Más que la riqueza verbal, que la tiene, o el punto de vista, marcado en este caso entre alternancias entre narrador en primera o tercera persona, yo lo que subrayaría es el tono de la novela, brillantemente consistente, sin caídas abruptas o desmayos ante callejones sin salida, tan habituales en escritores menos talentosos. Un tono firme y un estilo propio que revelan a un autor con personalidad, a un creador singular, como mínimo.

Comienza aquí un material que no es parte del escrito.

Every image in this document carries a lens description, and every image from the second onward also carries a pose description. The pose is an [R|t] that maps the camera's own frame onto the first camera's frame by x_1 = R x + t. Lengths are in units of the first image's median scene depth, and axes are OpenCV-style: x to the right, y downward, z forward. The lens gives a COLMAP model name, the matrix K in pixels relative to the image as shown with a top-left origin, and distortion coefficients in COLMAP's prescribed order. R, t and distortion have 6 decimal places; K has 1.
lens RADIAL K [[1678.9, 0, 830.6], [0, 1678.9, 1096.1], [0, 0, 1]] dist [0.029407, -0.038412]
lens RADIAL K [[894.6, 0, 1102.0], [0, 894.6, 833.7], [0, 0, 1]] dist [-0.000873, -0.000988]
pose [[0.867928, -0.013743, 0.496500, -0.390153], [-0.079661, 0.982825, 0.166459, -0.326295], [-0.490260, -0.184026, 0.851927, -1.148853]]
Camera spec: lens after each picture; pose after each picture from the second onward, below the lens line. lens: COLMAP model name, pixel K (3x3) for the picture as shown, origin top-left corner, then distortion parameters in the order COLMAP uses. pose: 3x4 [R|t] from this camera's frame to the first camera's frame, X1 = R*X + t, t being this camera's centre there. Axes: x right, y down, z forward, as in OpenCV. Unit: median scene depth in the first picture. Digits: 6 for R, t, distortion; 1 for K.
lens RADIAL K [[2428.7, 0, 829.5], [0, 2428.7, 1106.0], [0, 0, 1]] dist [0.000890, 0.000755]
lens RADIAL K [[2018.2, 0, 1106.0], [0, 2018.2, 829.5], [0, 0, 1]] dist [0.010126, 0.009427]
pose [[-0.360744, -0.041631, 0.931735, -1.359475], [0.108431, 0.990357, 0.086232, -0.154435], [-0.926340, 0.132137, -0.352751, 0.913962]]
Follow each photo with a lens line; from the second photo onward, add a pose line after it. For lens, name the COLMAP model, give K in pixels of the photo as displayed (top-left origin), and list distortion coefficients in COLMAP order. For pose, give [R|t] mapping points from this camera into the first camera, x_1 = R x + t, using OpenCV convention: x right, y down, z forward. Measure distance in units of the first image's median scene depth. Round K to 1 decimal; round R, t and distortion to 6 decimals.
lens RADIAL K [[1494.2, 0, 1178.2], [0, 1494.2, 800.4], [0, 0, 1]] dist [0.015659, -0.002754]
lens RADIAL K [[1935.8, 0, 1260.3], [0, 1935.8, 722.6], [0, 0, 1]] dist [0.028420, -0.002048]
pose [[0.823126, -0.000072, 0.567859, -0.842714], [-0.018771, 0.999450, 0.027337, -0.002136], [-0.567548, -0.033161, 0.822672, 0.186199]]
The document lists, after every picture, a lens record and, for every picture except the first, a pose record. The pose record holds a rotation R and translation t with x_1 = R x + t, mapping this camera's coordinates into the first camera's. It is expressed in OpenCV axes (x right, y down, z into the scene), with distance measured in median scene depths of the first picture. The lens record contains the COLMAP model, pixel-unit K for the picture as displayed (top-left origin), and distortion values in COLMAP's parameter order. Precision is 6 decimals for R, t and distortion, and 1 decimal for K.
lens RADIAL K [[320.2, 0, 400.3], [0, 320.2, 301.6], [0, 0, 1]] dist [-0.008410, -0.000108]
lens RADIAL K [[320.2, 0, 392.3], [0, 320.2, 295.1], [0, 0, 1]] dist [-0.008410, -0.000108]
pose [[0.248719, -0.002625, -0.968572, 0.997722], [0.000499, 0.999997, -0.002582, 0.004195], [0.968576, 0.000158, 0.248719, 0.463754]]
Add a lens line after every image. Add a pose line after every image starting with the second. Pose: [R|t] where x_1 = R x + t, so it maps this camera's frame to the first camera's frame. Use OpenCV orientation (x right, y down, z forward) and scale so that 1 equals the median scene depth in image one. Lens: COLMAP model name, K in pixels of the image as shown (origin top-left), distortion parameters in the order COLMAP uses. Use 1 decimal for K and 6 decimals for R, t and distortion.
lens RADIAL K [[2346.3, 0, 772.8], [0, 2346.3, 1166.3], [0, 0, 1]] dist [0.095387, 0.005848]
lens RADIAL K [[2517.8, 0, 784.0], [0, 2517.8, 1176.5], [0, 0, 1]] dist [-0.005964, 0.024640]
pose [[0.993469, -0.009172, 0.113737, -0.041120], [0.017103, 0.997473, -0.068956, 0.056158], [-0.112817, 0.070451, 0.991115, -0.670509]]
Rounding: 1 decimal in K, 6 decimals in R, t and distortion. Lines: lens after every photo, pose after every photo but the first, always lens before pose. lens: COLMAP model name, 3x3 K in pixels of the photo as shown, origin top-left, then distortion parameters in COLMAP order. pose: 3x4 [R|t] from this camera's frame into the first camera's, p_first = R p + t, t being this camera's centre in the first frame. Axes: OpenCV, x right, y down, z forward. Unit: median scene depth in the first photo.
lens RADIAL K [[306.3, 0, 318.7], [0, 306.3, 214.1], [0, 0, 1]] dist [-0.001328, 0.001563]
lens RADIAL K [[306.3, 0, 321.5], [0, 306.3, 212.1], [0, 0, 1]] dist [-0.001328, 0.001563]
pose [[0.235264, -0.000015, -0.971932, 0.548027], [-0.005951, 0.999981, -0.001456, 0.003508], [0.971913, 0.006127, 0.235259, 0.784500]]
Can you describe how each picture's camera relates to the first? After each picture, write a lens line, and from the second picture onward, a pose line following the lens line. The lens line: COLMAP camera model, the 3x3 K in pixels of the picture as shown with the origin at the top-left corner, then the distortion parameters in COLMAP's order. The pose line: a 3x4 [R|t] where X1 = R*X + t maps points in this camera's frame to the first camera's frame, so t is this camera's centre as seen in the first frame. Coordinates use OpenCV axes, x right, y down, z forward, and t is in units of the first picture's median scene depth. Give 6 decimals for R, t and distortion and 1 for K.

Puestos a criticar, podría reprocharse una mayor cohesión entre las historias, una ligazón menos caprichosa entre ellas y un mayor trabajo de los personajes secundarios, dentro de una estructura tampoco demasiado compleja. 

Como apuntábamos al principio, no es una obra maestra. Ni siquiera creo que el autor aspirara a ello o que se propusiera escribir la gran novela española. Sin embargo, si fuera una primera novela, recién salida, yo escribiría aquello de "autor al que conviene seguir". Como no es la primera y Orejudo ya ha escrito varias más después, será cuestión, mejor, de leer las siguientes y comprobar su evolución (o decadencia) y ver de qué ha sido capaz. Recomendable.